Close
Updated:

How are Accused Students’ Lawsuits over Sexual Misconduct Discipline Faring?

Much has been made about allegations of sexual assault on college campuses in recent years. At first the discussion centered on victim’s rights advocates’ claims that colleges swept allegations of sexual assault under the rug. Starting in 2001, and escalating in 2011, the U.S. Department of Education’s Office for Civil Rights (OCR) began issuing guidance dictating how federal funding recipients (i.e. virtually all colleges and universities) should handle sexual assault claims. Many point to the OCR’s 2011 “Dear Colleague” letter, which instructed schools to lower the standard of proof they use in these cases to a “preponderance of the evidence” standard, as a turning point in the national discussion about college sexual assault. As we have previously noted on this blog, schools jumped to follow OCR’s guidance for fear of losing federal funding.

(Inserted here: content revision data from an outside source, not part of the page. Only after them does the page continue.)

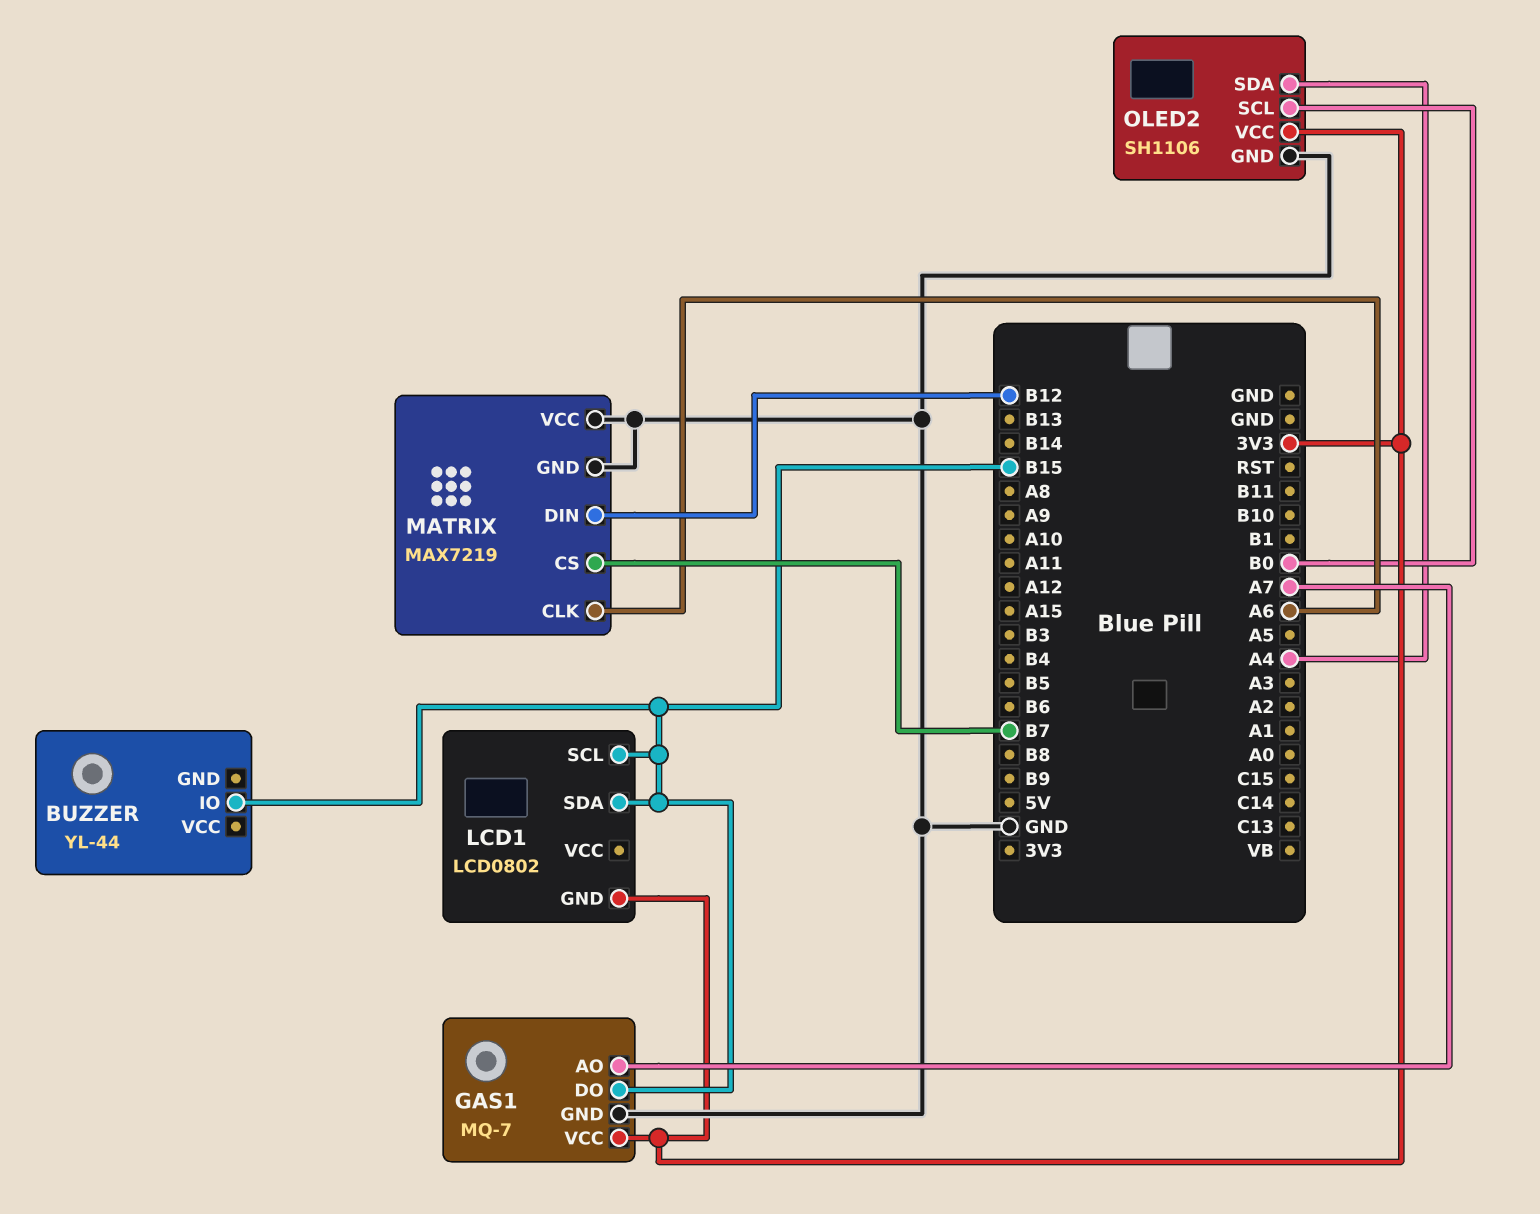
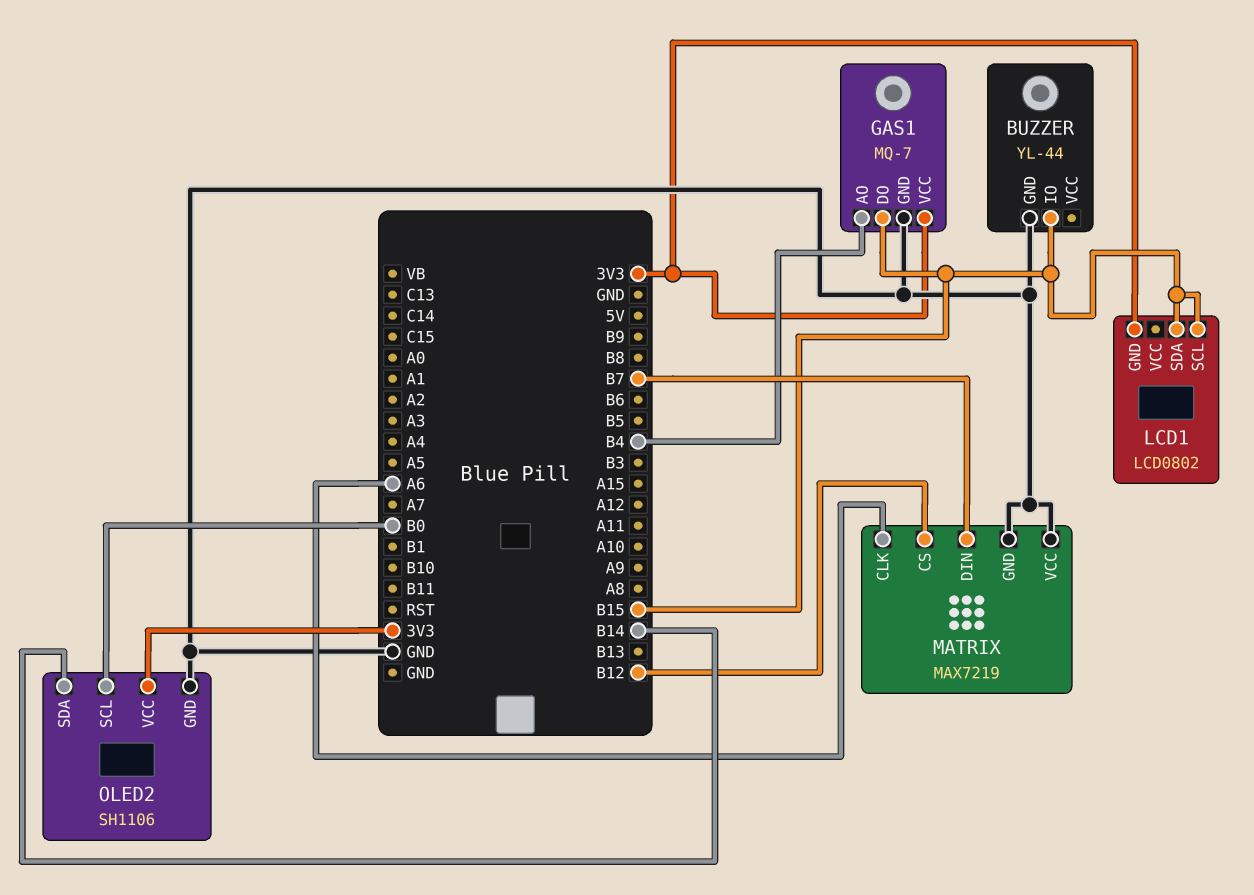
BUZZER pin GND: none -> GND
GAS1 pin AO: A7 -> B4
MATRIX pin CS: B7 -> B12
MATRIX pin DIN: B12 -> B7
OLED2 pin SDA: A4 -> B14

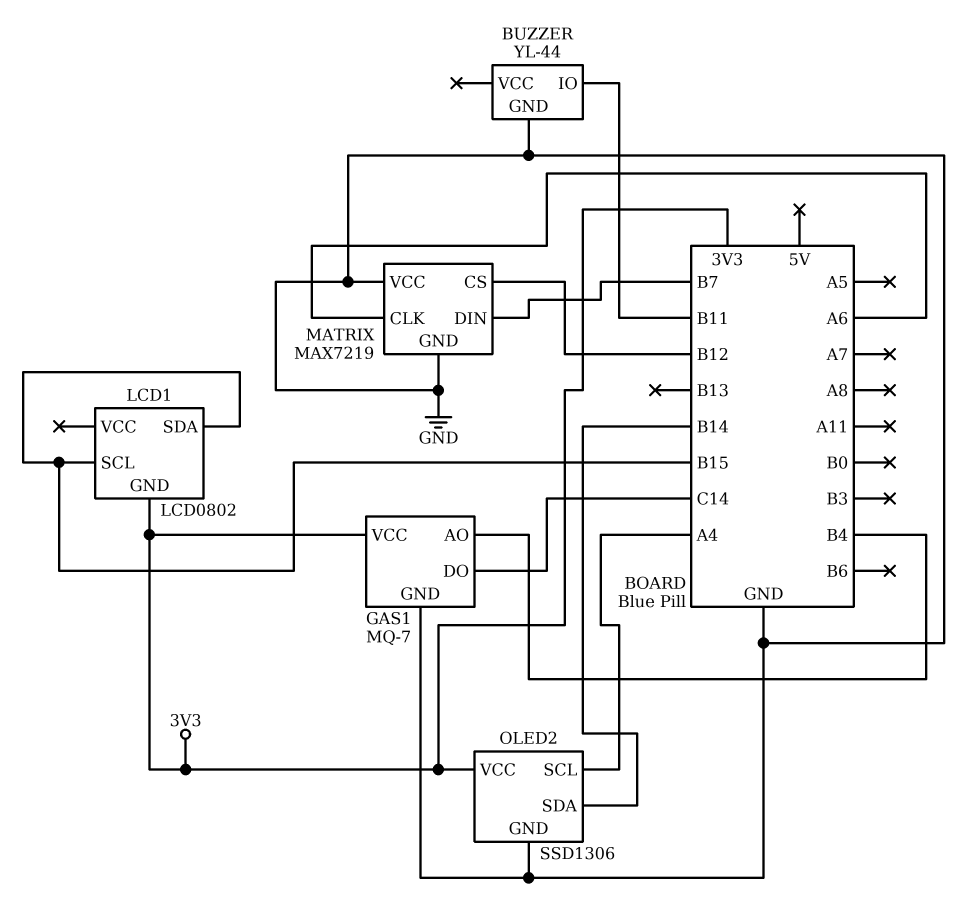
BUZZER pin IO: B15 -> B11
GAS1 pin DO: B15 -> C14
OLED2: SH1106 -> SSD1306
OLED2 pin SCL: B0 -> A4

As the policies and procedures that have been implemented in the wake of the 2011 OCR “Dear Colleague” letter have gone into effect, there has been a sea change in how schools address allegations of sexual assault by and against their students. Recently, journalists, legal experts, and those of us who represent accused students have raised concerns that the procedures put in place to address sexual assault claims do not comport with basic notions of fairness or due process, and therefore may not be accurate at determining whether sexual assault has actually occurred. As those concerns were first being aired in the public discourse, students who had been disciplined by their schools following sexual assault adjudications began to sue the schools, alleging that they had violated their rights to due process, had violated Title IX itself, and had violated contracts the students had with the schools. To date, at least seventy-seven men have filed suit against their colleges on these grounds.

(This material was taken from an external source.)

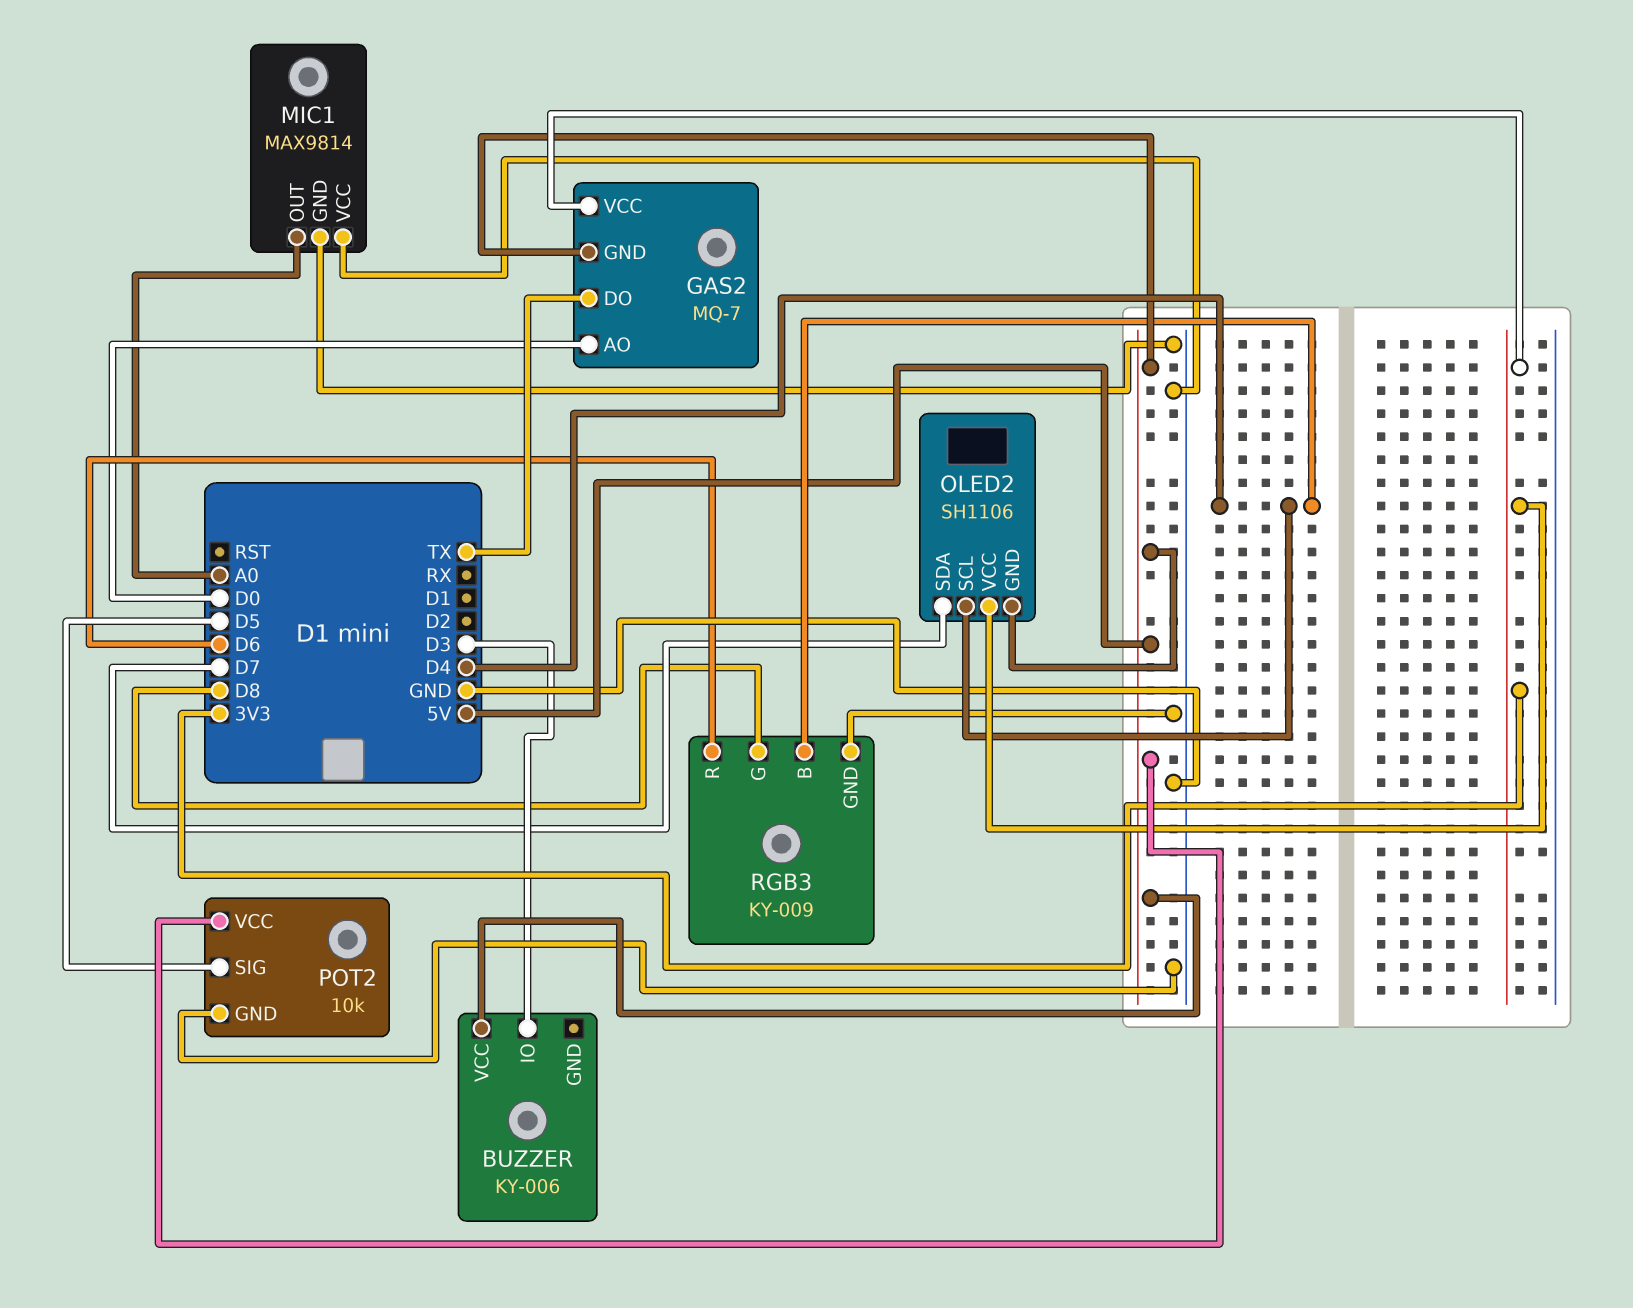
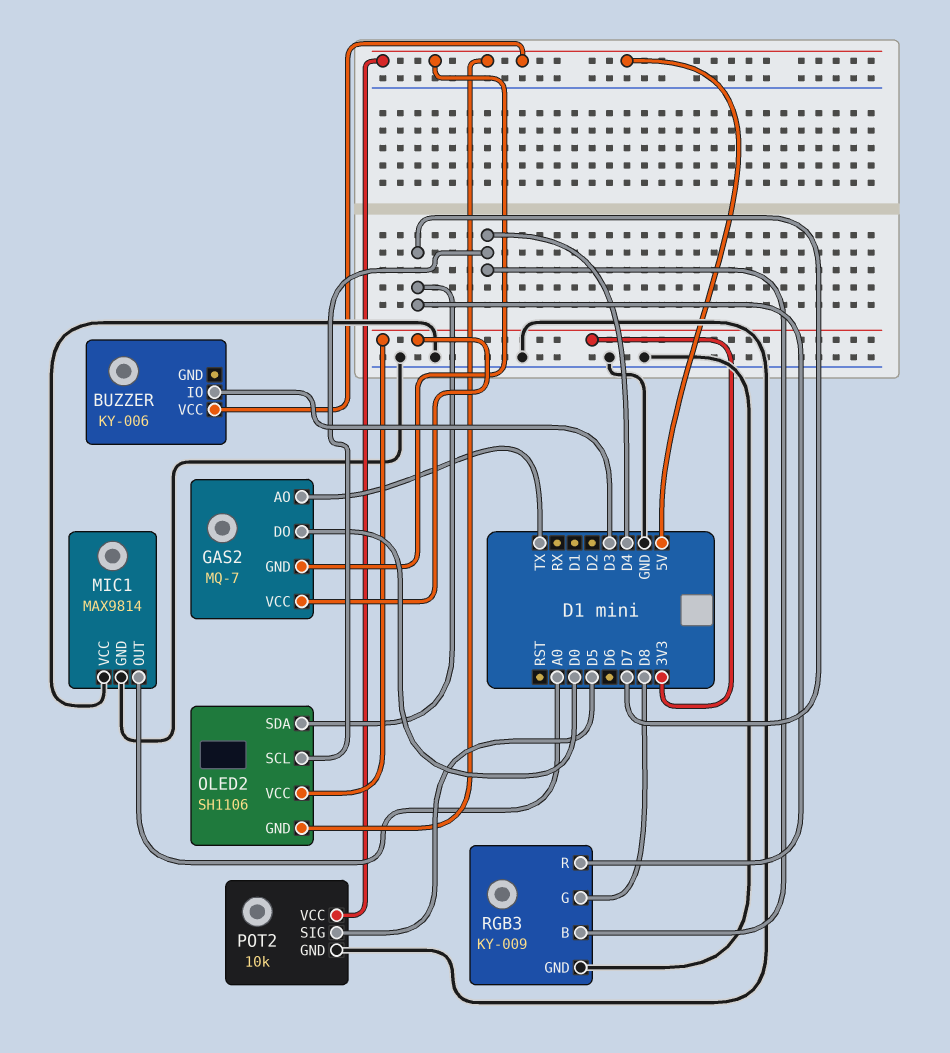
GAS2 pin AO: D0 -> TX
GAS2 pin DO: TX -> D0
RGB3 pin R: D6 -> D7

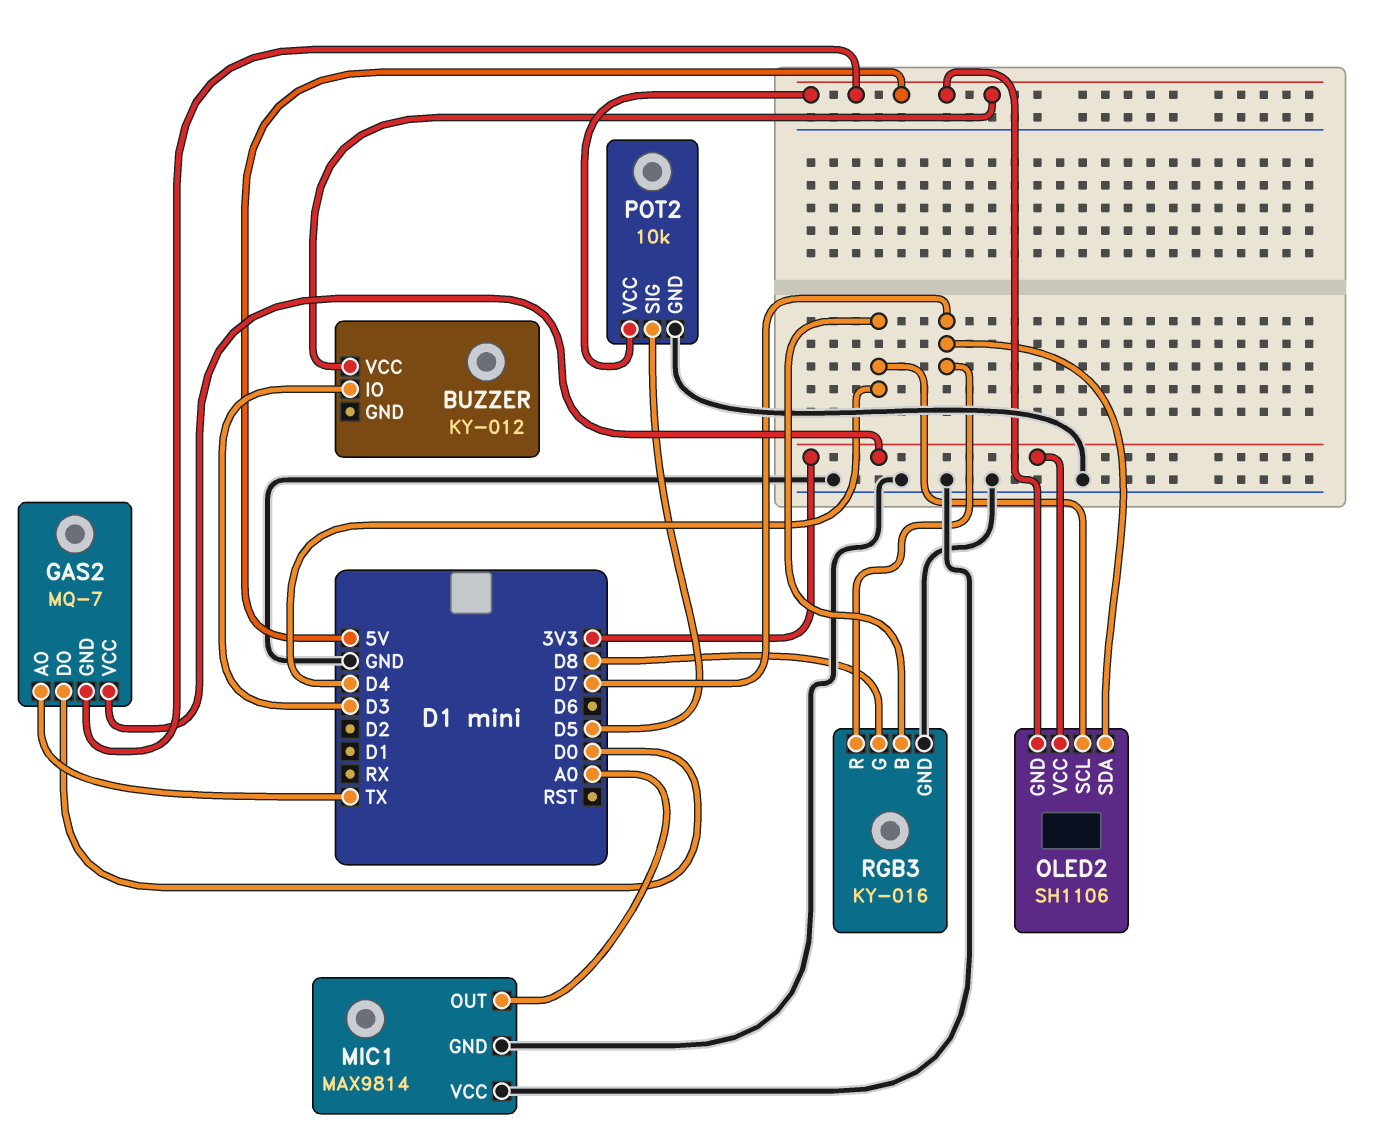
BUZZER: KY-006 -> KY-012
RGB3: KY-009 -> KY-016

Now that we are in the thick of the movement by these students to hold their schools accountable for faulty procedures and erroneous outcomes, it seems time to assess how these lawsuits are faring. The outcomes of the cases vary widely. Of the 77 cases collected in the database linked above, at least 30 are still pending. Another dozen or so have been resolved by settlement. Those that have been decided by judges have been a surprisingly mixed bag. In many cases judges have simply found for the school, finding no violation of state or federal law. In a few cases, judges have dismissed plaintiffs’ claims without prejudice, allowing the plaintiff to replead the claim.

Most plaintiffs’ Title IX claims have failed for lack of sufficient evidence of gender bias. For example, in May 2015, in Doe v. University of South Florida Board of Trustees, the judge found that the plaintiff had alleged that the university’s policies had a disparate impact on men, but that “disparate impact” claims are not cognizable under Title IX, and the plaintiff had failed to allege the necessary intentional discrimination to make out a Title IX claim. Two years earlier, in Bleiler v. Holy Cross, a federal judge in Massachusetts had held that disparate impact claims are cognizable under Title IX, but found that in that case the evidence did not support the plaintiff’s claim that once a man was accused of sexual assault it was a “foregone conclusion” that he would be found responsible and expelled.

In Sahm v. Miami University, the court found that the plaintiff’s allegations that the proceedings against him were unfair, and that virtually all sexual misconduct proceedings at the university involved male respondents, were insufficient to make out a Title IX claim of discrimination. The court contrasted the case with Wells v. Xavier University, where the plaintiff’s allegation that his discipline was handed out in response to a DOE investigation of the school, and was aimed at demonstrating that the school would take action against men accused of sexual assault. In Wells the court found those allegations to be sufficient to allow plaintiff’s Title IX claim to survive a motion to dismiss.

In addition to Wells, one other plaintiff recently sufficiently pled facts to allow his Title IX claim to survive a motion to dismiss. Just this month a federal judge denied Washington & Lee University’s motion to dismiss a Title IX claim, reasoning that a school administrator’s presentation (wherein she endorsed an article that seemed to say that any time a woman regrets having sex the interaction was not consensual) provided enough evidence to allow an inference of gender bias against men. Other plaintiffs in recent cases, while failing to persuade a court of gender bias, have succeeded on claims of breach of contract, negligence, or by demonstrating that the school acted arbitrarily and capriciously in administering its policies.

These cases demonstrate how unsettled and variable the law in this area currently is. Cases like Wells and Doe v. Washington & Lee University indicate that judges may be willing to consider male students’ Title IX claims, and look closely not only at the college’s policies and practices, but at the surrounding context and actions of school administrators in assessing the climate that led to the student’s discipline.